The recent Russian propaganda effort has sought to show the United States as a covert force behind revolutions such as the Arab Spring. Moscow believes that Russia is the main target of the U.S.-led pro-democracy movement.

The television program stated that Clinton was cruel for supposedly enjoying the "murder" of Libyan dictator Muammar Qaddafi.

The demonization appeared to be directed at blaming Clinton while holding other U.S. officials, including President Obama, blameless for U.S. policy toward Russia.

For example, it claimed that Clinton undermined Obama’s legacy and his Nobel Peace Prize.

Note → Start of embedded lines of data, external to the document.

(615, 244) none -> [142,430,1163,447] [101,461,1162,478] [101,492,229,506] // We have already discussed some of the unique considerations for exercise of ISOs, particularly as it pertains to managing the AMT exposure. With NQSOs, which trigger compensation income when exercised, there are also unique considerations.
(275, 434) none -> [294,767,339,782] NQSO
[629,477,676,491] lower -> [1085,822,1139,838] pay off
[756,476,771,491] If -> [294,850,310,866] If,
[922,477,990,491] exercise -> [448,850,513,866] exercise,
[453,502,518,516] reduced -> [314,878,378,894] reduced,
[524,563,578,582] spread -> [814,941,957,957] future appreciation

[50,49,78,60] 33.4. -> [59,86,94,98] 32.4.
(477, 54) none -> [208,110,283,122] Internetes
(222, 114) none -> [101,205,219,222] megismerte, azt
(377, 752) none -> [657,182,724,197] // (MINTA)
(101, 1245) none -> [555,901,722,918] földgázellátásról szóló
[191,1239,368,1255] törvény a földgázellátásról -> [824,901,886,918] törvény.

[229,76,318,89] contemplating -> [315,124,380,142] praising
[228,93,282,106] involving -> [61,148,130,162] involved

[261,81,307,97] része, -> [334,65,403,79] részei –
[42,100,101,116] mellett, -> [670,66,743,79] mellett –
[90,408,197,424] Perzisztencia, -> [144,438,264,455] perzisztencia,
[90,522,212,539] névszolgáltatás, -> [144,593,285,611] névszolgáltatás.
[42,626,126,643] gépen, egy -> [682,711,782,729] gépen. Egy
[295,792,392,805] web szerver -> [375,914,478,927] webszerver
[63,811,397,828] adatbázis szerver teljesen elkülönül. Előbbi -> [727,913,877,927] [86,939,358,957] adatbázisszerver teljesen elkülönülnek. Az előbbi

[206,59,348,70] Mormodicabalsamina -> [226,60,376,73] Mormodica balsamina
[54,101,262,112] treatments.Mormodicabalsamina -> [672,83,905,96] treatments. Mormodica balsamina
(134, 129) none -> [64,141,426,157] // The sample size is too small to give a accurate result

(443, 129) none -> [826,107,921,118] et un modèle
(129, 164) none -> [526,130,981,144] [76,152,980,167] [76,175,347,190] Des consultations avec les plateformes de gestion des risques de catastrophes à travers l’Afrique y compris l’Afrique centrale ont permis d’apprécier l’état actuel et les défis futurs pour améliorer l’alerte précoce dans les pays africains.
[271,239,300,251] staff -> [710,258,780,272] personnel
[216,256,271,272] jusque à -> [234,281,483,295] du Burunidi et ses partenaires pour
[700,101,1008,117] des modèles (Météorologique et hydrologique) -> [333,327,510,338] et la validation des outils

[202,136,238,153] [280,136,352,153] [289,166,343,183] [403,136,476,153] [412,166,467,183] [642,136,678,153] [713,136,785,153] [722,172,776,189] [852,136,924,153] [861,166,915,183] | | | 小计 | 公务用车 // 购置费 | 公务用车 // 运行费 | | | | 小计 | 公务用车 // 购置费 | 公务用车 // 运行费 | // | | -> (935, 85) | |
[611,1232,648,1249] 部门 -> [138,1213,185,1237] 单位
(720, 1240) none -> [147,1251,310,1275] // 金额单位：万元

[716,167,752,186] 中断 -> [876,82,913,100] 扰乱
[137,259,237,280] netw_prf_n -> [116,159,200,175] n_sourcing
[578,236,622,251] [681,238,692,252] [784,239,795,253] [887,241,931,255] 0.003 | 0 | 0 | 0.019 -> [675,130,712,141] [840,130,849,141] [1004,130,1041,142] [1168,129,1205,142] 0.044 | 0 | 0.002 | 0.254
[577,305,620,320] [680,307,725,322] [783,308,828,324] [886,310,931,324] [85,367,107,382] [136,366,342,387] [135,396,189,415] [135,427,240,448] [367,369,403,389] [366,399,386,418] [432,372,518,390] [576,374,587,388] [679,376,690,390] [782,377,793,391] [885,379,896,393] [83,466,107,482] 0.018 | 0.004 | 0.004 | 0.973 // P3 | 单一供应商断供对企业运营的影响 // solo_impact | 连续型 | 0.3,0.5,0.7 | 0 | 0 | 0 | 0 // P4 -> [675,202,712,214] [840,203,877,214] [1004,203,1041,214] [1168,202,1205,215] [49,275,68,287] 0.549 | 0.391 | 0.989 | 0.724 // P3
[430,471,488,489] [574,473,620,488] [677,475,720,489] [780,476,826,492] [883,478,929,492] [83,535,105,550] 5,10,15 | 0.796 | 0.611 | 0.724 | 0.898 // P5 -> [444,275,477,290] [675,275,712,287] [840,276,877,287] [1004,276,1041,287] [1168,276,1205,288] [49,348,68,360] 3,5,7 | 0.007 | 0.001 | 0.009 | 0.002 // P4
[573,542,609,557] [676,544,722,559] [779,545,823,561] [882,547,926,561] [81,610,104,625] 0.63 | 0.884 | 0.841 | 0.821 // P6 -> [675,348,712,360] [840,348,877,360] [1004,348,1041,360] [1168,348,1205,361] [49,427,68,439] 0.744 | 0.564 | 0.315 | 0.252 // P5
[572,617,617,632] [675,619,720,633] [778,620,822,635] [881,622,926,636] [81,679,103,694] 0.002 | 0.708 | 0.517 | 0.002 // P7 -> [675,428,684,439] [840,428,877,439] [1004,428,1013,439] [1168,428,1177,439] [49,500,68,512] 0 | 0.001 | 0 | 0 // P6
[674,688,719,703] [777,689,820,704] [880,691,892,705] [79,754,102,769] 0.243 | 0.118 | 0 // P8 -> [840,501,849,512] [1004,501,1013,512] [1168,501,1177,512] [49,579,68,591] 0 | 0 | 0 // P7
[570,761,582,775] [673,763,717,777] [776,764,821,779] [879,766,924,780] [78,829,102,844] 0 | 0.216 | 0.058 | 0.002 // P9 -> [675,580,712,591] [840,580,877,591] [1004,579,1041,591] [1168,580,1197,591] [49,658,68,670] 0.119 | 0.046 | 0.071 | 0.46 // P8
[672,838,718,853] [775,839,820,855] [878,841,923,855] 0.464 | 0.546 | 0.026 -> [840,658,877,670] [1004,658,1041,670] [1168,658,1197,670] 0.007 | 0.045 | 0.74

And in a departure from other recent propaganda attacks on the United States, the latest report sought to play down McFaul’s role in U.S. policy by claiming that the ambassador was following Clinton’s orders to launch the democratic protest movement in Russia.

Mir television is a Russian-language station that is funded by Moscow and other former Soviet governments, and reaches up to 60 million cable subscribers and 1 million Internet viewers.

Putin in the past accused Clinton of backing pro-democracy protests in Russia. He has claimed the West is planning military action against Russia, which he has used to bolster the military.

The Russian leader is quoted in the report saying that Clinton signaled Russian activists to oppose the government.

Yevgeny Khorishko, a Russian Embassy spokesman, said he had not seen the report and therefore had no comment.

A State Department spokeswoman also declined to comment.

It could not be learned whether the State Department will file a formal protest with the Russian government over the report.

The department protested Russian harassment of McFaul, the ambassador, in March. Russian officials criticized McFaul for meeting opposition representatives and for comments he made noting that the United States would not cave to Russian demands on missile defense. For days earlier this spring, he was shadowed and harassed by Russian television crews, who apparently were able to learn his schedule by hacking his emails and intercepting his phone calls.

"We have been making clear at all levels, frankly, that we expect our ambassador, we expect our embassy to be able to conduct their work free from harassment, free from intimidation," State Department spokeswoman Victoria Nuland said April 2. "The Russians have consistently, on the government side, pledged to investigate individual incidents. And we are working with them on those issues."

Heritage Foundation Russia expert Ariel Cohen said the report highlights the deep-seated mistrust of the United States among former KGB officers who rule Russia today that dates to the Soviet era.

"Some of them feel that the USSR lost, and resent the defeat, while others are afraid the U.S. support of the ‘Orange Revolution’ or the ‘Arab Spring’ scenario developing in Russia," Cohen said. "Such a popular outburst may not only send those in power to the opposition, but also deny them multi-billion [dollar] property holdings which they acquired, often in corruption-ridden ways."

Cohen said the Russian leadership perceives the United States as supportive of the democratic political wave stretching from the former Yugoslavia to Georgia to Ukraine.

"Government-funded [National Endowment for Democracy] International Republican Institute and National Democratic Institute and USAID funded Russian NGOs are viewed as the enemies of the regime," he said. "Putin called the protesters ‘bands of monkeys’ who ‘beg by the doors of Western embassies like jackals.’ In the Russian historic context this may mean exile to Siberia, prosecution, and incarceration for treason, if not worse."

Moscow also is unprepared to deal with the expansion of social media.

"Many protests were organized through Facebook, Twitter, and blogging," he said. "This somehow was viewed as nefarious American social engineering."

"To give to Russia’s ‘principal adversary’—America—a face, they chose Hillary, but her predecessor Condi Rice was as passionately hated—and vilified and mocked."